» Assigned task
Give a verbatim copy of the data, leaving the pictures out.

» Input records

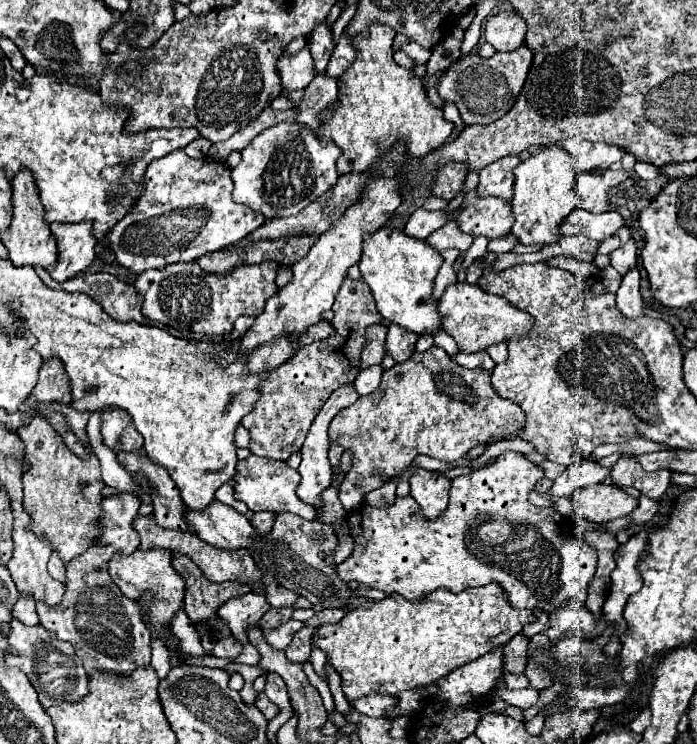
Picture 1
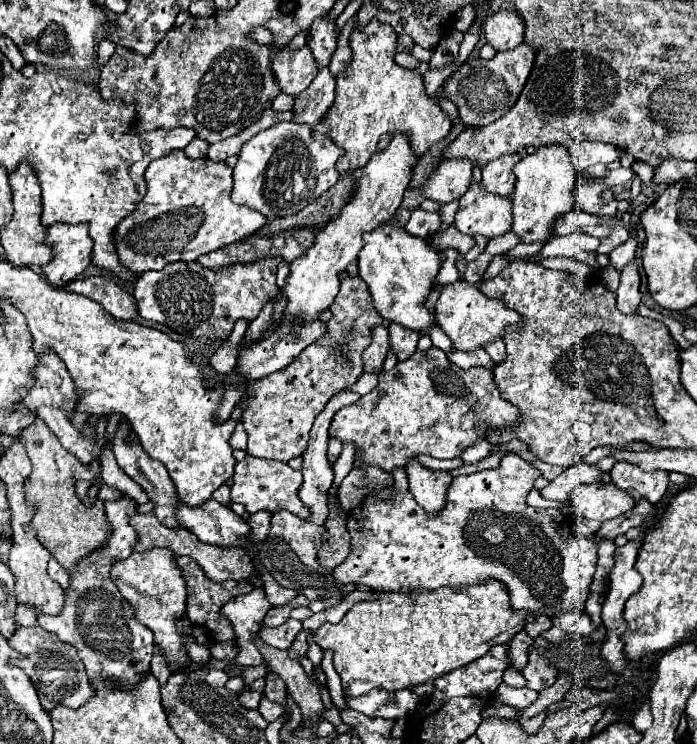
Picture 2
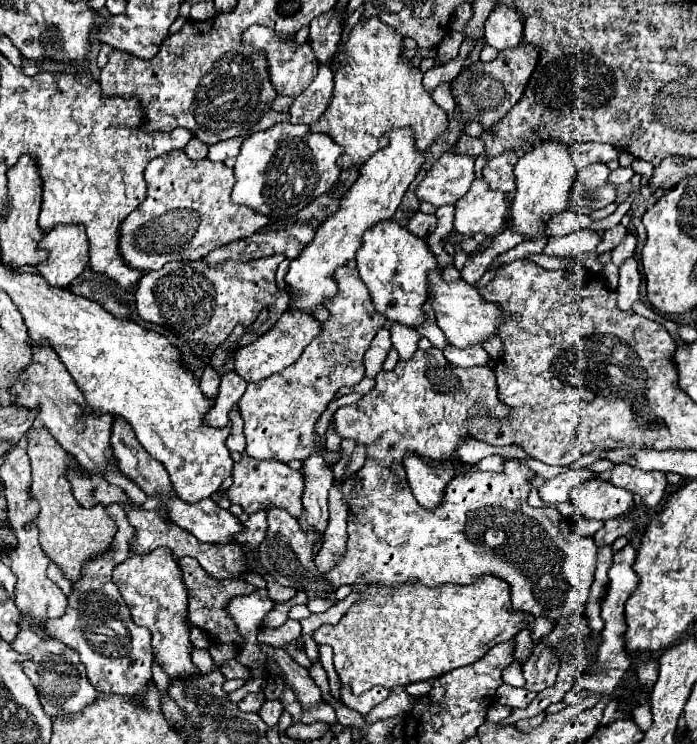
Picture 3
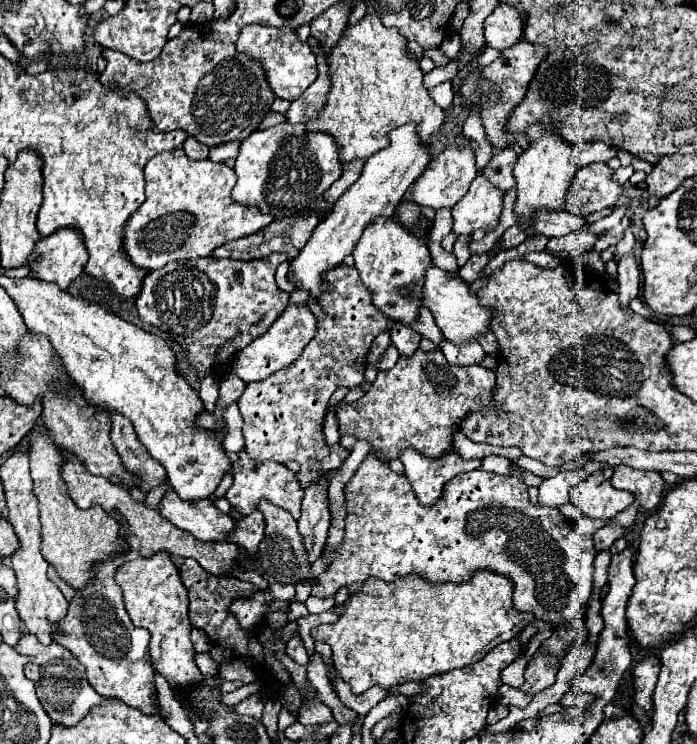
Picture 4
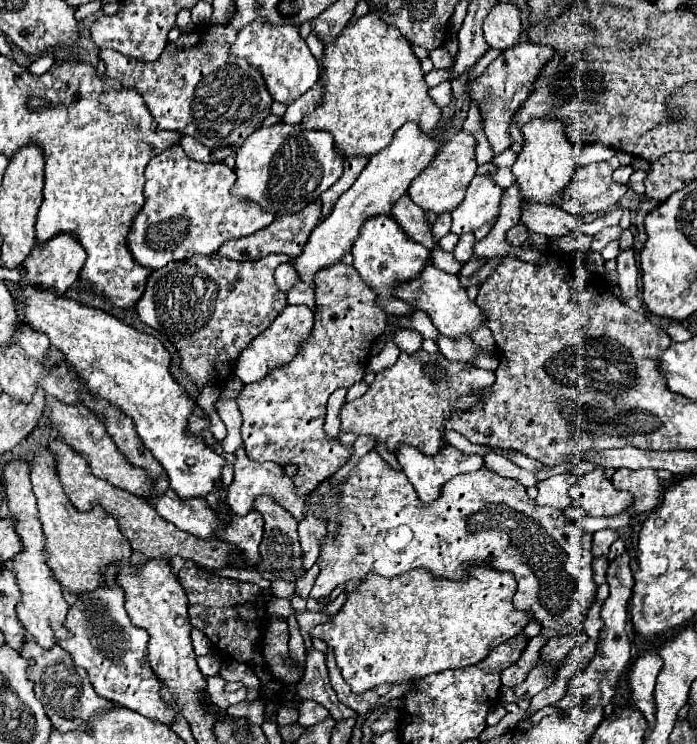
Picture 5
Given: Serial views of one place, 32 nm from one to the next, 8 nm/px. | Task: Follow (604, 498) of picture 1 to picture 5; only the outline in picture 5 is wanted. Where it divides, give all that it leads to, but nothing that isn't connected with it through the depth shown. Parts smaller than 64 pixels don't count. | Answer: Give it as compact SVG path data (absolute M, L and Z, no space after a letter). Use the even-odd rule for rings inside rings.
M604 468L584 474L572 488L570 498L588 516L616 516L632 504L632 494L620 492L604 476Z

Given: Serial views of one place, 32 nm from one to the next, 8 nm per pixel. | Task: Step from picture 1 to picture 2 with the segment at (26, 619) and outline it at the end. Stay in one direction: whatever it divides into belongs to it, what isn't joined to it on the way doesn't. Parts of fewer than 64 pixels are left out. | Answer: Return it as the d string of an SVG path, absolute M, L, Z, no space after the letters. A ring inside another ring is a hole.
M16 606L16 622L20 622L22 626L38 624L38 620L34 618L34 610L30 610L30 606Z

» Result
Picture 1
Picture 2
Picture 3
Picture 4
Picture 5
Given: Serial views of one place, 32 nm from one to the next, 8 nm/px. | Task: Follow (604, 498) of picture 1 to picture 5; only the outline in picture 5 is wanted. Where it divides, give all that it leads to, but nothing that isn't connected with it through the depth shown. Parts smaller than 64 pixels don't count. | Answer: Give it as compact SVG path data (absolute M, L and Z, no space after a letter). Use the even-odd rule for rings inside rings.
M604 468L584 474L572 488L570 498L588 516L616 516L632 504L632 494L620 492L604 476Z

Given: Serial views of one place, 32 nm from one to the next, 8 nm per pixel. | Task: Step from picture 1 to picture 2 with the segment at (26, 619) and outline it at the end. Stay in one direction: whatever it divides into belongs to it, what isn't joined to it on the way doesn't. Parts of fewer than 64 pixels are left out. | Answer: Return it as the d string of an SVG path, absolute M, L, Z, no space after the letters. A ring inside another ring is a hole.
M16 606L16 622L20 622L22 626L38 624L38 620L34 618L34 610L30 610L30 606Z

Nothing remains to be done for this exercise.